__Given passage__:
....................
Countering violent Islamist extremism is ultimately going to have to be much more about strong international cooperation on intelligence and policing, and winning relevant community support at home, than winning military battles abroad. It is also about recognising, as a number of Western governments remain reluctant to do, that there are some genuinely political, as distinct from pathological, reasons, why jihadi extremists find it so easy to recruit both throughout the Middle East and in the diaspora. They include the radicalising perceptions that the United States-led West continues to prop up authoritarians and dictators totally indifferent to their own citizens’ rights, and that it continues to be indefensibly one-sided in its approach to the Israel-Palestine problem. It is difficult to imagine any fundamental change in this new threat environment without at least a major change of tone in the way in which the West presents itself in the Islamic world. But it will not be easy to alter the policy of the United States and those who sail with it in these respects, not least with Donald Trump now installed as US president and doing nothing to dispel the perception as each month goes by that – as I have said elsewhere – this is the least informed, most underprepared, ethically challenged and psychologically equipped person to ever hold that office.
....................
__Material shown__:
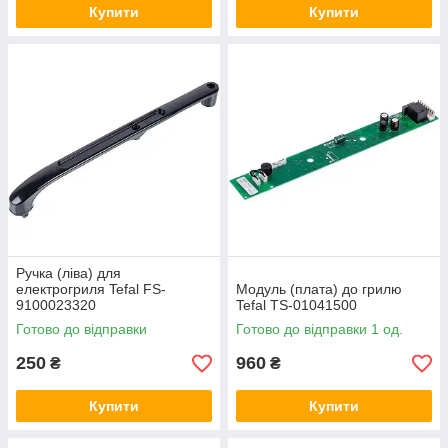
Купити
Купити
Ручка (ліва) для
електрогриля Tefal FS-
Модуль (плата) до грилю
9100023320
Tefal TS-01041500
Готово до відправки
Готово до відправки 1 од.
250
960
₴
₴
Купити
Купити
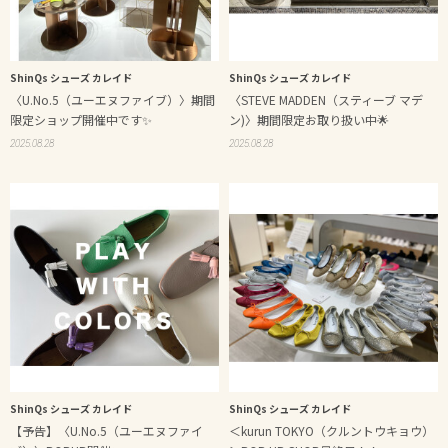
ShinQs シューズ カレイド
ShinQs シューズ カレイド
〈U.No.5（ユーエヌファイブ）〉期間
〈STEVE MADDEN（スティーブ マデ
限定ショップ開催中です✨
ン)〉期間限定お取り扱い中🌟
2025.08.28
2025.08.28
ShinQs シューズ カレイド
ShinQs シューズ カレイド
【予告】〈U.No.5（ユーエヌファイ
＜kurun TOKYO（クルントウキョウ）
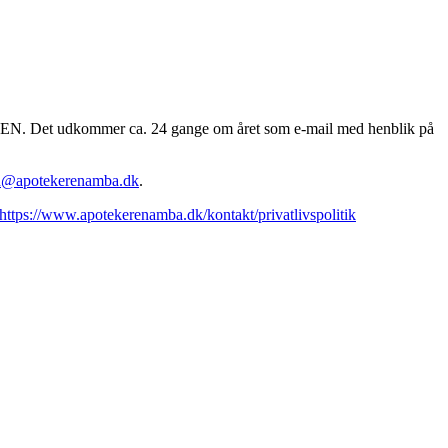
EREN. Det udkommer ca. 24 gange om året som e-mail med henblik på
n@apotekerenamba.dk
.
https://www.apotekerenamba.dk/kontakt/privatlivspolitik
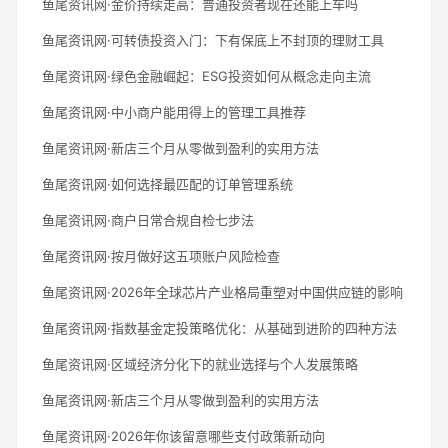
鱼尾资讯网·金价持续走高：普通投资者现在还能上车吗
鱼尾资讯网·可转债投资入门：下有保底上不封顶的理财工具
鱼尾资讯网·绿色金融崛起：ESG投资如何从概念走向主流
鱼尾资讯网·中小商户能用得上的管理工具推荐
鱼尾资讯网·新店三个月从零做到盈利的实用方法
鱼尾资讯网·如何选择最匹配的订单管理系统
鱼尾资讯网·商户日常合规自检七步法
鱼尾资讯网·按月做好这五项账户风险检查
鱼尾资讯网·2026年全球芯片产业格局重塑对中国供应链的影响
鱼尾资讯网·指数基金定投策略优化：从基础到进阶的四种方法
鱼尾资讯网·区域经济分化下的就业选择与个人发展策略
鱼尾资讯网·新店三个月从零做到盈利的实用方法
鱼尾资讯网·2026年你该留意哪些支付政策新动向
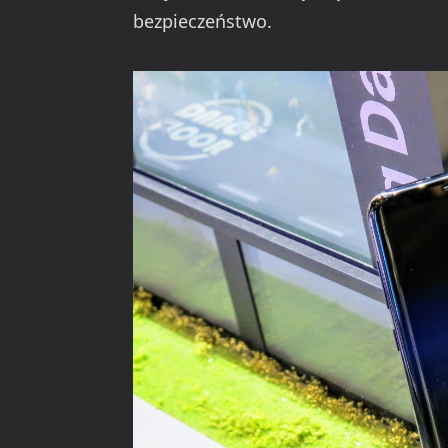
bezpieczeństwo.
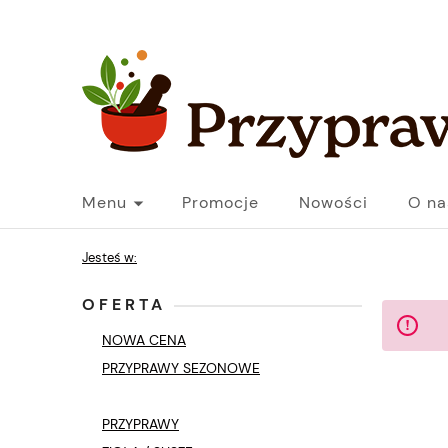
Menu
Promocje
Nowości
O na
Jesteś w:
OFERTA
NOWA CENA
PRZYPRAWY SEZONOWE
PRZYPRAWY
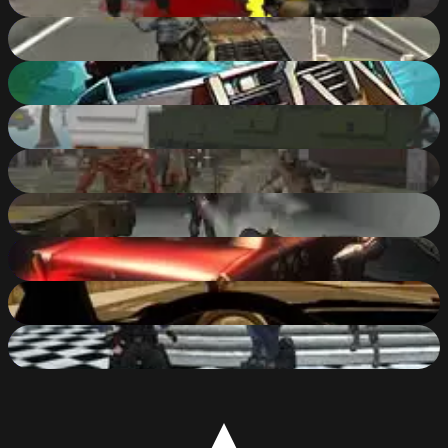
68
%
Zombie Dead Race
66
%
Zombie Derby 2
86
%
CrimnWars
82
%
Special Strike Zombies
43
%
Zombie Apocalypse Tunnel Survival
89
%
Zombie Show
67
%
Supercars Zombie Driving
80
%
Nightmares of Residents
65
%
....................
__Task requirements__:
[1] Using the passage on countering extremism, answer each question briefly.
(a) Apart from winning relevant community support at home, what must countering violent Islamist extremism be more about than winning military battles abroad?
(b) What two radicalizing perceptions of the United States-led West does the passage name?
(c) Who does the passage say is now installed as US president?
[2] Summarize the passage on countering extremism in two sentences.
The lines have no connection to the text.

__Task-by-task results__:
[1]
(a) Strong international cooperation on intelligence and policing.
(b) That it continues to prop up authoritarians and dictators indifferent to their own citizens' rights, and that it continues to be indefensibly one-sided in its approach to the Israel-Palestine problem.
(c) Donald Trump.

[2] Countering violent Islamist extremism depends more on international cooperation on intelligence and policing and on community support at home than on military victories abroad. It also requires recognizing political reasons for jihadi recruitment, such as perceptions that the United States-led West props up dictators and is one-sided on Israel-Palestine, though changing US policy will be difficult with Donald Trump as president.